One thing worth mentioning, my Tilt Hydrometers' batteries both died on me before I moved to Florida. I figured I'd address that once I got settled in Florida. I'm happy to say I replaced the batteries, recalibrated both Tilts, and will be using one on this brew. I find Tilts most useful for lager fermentations as it helps me decide when to perform a diacetyl rest, but I use them in my ale fermentations as well. The only time I don't use them is in wild/mixed fermentations, but I may try that at some point if I can find someone looking to offload one for cheap. In Utah I used an old cell phone for logging, but I decided to buy a Tilt Pico to use in place of the phone.

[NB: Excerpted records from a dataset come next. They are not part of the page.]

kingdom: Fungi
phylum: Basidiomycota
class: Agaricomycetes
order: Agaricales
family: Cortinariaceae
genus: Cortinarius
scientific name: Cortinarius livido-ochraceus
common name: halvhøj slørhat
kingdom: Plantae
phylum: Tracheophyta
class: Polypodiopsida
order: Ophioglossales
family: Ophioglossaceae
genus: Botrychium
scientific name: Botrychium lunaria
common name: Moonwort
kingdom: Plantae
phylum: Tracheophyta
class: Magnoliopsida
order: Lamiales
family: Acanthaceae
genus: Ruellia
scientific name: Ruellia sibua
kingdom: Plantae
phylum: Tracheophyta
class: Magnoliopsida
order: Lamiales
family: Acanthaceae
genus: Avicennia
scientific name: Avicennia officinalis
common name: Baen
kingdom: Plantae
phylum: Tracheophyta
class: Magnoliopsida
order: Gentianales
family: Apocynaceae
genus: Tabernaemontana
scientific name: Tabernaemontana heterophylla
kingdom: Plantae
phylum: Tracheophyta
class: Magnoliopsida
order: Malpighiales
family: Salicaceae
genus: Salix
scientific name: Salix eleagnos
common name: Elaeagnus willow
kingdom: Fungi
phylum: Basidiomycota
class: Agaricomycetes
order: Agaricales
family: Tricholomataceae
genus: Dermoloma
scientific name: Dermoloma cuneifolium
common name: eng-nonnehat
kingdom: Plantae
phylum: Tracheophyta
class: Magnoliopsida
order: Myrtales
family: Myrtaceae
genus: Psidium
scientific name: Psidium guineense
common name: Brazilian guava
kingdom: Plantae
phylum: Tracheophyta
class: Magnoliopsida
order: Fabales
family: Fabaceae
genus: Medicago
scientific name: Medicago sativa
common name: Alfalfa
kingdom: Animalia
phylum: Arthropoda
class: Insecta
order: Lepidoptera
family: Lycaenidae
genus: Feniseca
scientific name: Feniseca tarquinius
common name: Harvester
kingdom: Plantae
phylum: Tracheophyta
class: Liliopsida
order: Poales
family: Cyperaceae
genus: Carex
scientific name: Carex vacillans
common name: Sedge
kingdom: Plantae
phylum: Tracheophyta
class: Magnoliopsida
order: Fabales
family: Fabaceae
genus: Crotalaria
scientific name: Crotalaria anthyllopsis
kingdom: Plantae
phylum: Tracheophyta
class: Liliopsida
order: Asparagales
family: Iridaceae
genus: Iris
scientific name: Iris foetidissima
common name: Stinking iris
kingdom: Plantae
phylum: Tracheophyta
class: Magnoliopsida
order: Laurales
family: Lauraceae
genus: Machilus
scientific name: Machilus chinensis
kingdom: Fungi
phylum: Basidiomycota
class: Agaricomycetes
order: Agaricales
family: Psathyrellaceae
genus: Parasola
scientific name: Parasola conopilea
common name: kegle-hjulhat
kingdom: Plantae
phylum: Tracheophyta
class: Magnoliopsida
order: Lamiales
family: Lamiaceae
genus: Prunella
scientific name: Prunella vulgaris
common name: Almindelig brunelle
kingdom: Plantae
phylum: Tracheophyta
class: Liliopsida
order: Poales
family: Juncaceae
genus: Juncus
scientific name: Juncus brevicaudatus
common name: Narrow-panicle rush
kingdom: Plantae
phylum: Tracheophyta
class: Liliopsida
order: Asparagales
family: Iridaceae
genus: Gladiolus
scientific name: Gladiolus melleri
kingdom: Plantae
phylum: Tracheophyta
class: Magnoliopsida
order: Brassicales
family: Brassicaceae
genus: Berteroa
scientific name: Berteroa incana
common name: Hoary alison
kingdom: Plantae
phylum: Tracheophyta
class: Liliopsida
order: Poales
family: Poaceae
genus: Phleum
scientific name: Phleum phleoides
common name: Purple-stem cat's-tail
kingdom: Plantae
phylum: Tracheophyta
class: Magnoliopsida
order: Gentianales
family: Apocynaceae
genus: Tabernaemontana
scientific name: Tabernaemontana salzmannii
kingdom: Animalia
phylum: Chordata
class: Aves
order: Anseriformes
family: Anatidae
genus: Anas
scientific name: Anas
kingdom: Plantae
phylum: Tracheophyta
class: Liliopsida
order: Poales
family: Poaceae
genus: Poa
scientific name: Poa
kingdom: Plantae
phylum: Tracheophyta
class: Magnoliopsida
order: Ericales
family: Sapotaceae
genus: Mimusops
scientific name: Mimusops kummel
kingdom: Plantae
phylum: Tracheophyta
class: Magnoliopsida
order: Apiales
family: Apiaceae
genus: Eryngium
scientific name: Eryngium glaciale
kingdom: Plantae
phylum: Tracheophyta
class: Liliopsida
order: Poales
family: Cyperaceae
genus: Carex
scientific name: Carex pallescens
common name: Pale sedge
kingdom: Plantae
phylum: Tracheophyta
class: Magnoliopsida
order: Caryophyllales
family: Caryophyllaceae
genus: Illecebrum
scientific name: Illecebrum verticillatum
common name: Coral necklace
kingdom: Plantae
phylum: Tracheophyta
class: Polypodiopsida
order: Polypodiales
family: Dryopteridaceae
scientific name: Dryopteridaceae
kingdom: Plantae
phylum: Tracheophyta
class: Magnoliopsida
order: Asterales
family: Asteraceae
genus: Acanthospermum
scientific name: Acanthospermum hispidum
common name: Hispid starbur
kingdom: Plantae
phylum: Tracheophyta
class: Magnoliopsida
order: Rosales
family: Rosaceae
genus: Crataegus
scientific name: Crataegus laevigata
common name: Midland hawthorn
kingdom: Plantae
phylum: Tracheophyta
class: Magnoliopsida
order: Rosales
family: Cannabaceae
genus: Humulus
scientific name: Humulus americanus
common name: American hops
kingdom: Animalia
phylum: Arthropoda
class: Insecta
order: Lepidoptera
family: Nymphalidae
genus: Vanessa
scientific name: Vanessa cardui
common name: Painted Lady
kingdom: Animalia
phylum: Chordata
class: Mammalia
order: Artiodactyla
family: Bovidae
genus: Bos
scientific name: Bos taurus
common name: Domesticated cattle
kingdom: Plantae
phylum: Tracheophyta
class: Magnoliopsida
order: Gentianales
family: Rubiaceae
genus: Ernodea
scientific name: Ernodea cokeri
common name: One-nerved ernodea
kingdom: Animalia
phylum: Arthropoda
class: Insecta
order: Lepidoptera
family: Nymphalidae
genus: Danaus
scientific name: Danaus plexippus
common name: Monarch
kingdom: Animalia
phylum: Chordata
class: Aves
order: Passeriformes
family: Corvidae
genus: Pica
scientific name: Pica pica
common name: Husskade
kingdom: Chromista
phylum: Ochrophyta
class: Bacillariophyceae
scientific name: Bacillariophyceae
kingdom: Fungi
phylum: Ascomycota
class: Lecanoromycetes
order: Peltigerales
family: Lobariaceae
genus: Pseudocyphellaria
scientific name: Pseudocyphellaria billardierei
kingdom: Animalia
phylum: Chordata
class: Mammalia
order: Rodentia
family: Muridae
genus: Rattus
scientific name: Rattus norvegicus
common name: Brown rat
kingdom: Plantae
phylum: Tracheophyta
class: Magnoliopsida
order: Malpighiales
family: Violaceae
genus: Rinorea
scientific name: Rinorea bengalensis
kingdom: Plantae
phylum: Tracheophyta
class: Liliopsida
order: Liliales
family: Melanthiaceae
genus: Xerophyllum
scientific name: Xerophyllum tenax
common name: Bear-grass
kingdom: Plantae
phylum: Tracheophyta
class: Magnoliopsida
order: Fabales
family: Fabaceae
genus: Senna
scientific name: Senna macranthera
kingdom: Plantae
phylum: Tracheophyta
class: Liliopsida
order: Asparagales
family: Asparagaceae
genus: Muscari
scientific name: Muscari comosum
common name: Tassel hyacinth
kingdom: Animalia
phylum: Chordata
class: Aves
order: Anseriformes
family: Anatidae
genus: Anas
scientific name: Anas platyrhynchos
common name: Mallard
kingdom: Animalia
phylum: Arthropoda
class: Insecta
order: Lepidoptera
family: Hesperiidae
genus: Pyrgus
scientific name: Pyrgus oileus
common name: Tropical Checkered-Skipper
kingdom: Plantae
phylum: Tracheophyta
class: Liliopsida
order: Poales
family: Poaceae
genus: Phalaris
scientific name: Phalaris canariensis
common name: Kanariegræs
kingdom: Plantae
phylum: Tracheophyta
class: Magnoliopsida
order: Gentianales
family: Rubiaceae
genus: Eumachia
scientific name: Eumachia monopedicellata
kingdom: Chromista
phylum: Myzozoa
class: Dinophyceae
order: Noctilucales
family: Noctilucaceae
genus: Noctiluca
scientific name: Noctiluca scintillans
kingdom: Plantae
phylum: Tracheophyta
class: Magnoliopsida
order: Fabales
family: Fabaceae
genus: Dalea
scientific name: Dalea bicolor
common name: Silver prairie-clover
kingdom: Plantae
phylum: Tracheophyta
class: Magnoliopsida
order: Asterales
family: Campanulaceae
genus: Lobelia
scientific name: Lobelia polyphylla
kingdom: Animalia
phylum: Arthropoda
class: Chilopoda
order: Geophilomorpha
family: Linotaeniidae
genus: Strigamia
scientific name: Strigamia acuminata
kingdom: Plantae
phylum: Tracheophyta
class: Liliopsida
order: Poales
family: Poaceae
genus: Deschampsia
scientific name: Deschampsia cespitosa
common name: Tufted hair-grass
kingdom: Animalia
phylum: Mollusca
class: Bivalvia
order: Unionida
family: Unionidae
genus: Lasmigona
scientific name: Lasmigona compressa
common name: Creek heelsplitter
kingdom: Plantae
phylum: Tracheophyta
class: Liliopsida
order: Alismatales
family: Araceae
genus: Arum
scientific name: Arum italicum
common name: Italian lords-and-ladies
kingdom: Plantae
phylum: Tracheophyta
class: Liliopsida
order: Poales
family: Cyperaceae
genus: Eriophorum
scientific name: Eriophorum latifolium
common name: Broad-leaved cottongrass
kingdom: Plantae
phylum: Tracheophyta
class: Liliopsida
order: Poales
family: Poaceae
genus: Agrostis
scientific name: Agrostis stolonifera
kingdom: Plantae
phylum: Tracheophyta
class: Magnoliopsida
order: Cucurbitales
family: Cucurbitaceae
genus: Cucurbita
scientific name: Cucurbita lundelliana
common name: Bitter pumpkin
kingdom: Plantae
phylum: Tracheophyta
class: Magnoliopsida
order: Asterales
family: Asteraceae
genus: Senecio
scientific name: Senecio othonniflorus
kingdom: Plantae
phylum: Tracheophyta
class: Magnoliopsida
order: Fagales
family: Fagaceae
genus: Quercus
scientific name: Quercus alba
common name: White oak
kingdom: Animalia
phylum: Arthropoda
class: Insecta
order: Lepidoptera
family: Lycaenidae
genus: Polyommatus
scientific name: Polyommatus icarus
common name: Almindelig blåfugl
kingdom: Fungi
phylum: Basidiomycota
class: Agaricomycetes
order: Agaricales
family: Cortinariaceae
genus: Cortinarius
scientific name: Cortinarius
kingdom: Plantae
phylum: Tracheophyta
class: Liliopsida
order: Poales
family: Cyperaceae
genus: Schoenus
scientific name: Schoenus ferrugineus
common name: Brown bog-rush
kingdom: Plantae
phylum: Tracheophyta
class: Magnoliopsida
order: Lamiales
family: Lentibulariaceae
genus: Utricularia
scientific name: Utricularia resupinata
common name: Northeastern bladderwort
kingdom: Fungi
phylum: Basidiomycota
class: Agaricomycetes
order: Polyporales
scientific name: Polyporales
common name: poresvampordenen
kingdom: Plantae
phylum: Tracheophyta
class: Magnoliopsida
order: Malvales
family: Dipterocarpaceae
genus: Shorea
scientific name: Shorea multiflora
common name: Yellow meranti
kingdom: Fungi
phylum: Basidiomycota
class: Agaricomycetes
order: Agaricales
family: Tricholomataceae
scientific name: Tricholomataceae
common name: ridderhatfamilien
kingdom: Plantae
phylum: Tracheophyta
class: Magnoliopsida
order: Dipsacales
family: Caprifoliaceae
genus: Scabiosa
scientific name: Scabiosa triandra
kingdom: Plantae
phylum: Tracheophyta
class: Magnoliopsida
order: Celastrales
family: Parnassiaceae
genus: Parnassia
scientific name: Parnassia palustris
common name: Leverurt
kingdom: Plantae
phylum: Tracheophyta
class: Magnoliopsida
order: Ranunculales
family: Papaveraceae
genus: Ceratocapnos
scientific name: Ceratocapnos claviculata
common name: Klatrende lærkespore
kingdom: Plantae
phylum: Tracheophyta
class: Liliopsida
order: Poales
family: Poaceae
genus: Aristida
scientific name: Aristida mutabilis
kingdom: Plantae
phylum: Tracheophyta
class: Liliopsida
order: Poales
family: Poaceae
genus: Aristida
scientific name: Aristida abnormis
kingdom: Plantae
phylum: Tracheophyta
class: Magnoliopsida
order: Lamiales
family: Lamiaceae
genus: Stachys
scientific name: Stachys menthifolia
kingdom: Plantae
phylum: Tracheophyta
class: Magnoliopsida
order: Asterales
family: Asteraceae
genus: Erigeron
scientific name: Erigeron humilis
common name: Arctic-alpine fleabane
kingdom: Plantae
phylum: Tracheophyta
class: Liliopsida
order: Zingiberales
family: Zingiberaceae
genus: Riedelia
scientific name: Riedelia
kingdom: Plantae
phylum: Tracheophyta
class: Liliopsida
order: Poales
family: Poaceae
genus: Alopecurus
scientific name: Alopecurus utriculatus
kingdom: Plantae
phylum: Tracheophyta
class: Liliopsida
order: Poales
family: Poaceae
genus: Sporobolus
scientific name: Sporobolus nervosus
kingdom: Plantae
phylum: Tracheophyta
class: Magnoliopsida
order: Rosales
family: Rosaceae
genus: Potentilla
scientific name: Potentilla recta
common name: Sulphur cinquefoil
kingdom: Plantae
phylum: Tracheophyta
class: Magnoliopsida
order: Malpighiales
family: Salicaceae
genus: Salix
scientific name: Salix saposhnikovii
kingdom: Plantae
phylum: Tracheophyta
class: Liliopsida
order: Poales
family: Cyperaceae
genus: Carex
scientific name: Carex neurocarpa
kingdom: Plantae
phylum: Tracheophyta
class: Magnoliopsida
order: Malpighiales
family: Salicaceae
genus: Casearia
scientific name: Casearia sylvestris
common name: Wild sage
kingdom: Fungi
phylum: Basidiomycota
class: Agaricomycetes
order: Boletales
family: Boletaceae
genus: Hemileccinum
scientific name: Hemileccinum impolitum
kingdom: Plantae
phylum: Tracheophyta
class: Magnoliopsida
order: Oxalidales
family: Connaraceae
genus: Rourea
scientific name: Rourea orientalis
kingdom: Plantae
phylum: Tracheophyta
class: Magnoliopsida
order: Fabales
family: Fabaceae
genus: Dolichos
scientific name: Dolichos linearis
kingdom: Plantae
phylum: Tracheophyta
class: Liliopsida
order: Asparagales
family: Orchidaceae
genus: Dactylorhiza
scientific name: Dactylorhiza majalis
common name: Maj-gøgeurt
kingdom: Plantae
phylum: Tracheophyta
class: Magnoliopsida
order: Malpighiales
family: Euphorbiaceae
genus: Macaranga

The Tilt Pico is a Raspberry Pi-based device that functions as a Bluetooth to WiFi bridge and eliminates the need for a cell phone. The cell phone solution worked ok, but my phone would periodically crash or reboot after an update and I'd lose logging data until I managed restart the Tilt app. I'm hoping the Tilt Pico is more stable.

Update 11/30/2025 7:15AM
Things are moving along today. The current gravity reading is 1.053 and temps are holding at 64F, although temps got as high as 66F for a short period. I may need to recalibrate the probe on my temp controller. I forgot to mention, I added White Labs Zinc Buddy to this batch. I didn't realize WL was selling this product and it was a little hard to find, but a friend of mine uses it and recommended it (more on his beer in an upcoming post). It's basically a sterile zinc solution that you can add directly to your fermenter and it supports yeast health. Here's a link to more info on WL.

Update 12/1/2025 8:00AM
Fermentation is still chugging along. I ended up dropping the temp controller one degree, just in case the probe was slightly off. Current readings from the Tilt are 1.025 and 64F with an average temp of 63.9F. The Tilts do wobble during active fermentation, so it likely isn’t exactly 1.025, but very close to it; for example, there are a couple readings where it recently read 1.027, then 1.024, then back to 1.027 then the most recent at 1.025.

Update 12/2/2025 9:45AM
Fermentation seems to be winding down. I went ahead and raised the temp setting on my controller to 67F and I'm letting it free rise. Current readings are 1.020. I'm hoping to get closer to the stated FG for the recipe, 1.014.  

Update 12/3/2025
Fermentation has definitely slowed, but gravity is still dropping a little bit. Today the tilt is reading a hair below 1.020 at about 1.019551. Yesterday's 1.020 was actually measuring at 1.020580, so about a 1 point drop.

Update 12/7/2025
Today we're at 1.018522 on the Tilt, so still dropping albeit very slowly.

Update 12/14/2025
Gravity is at 1.018522 per the Tilt, so I think fermentation is complete. FG is a little higher than I was shooting for, but I tried a small sample and it doesn’t taste overly sweet or cloying. I’m cleaning a keg and will hopefully get it kegged by end of day.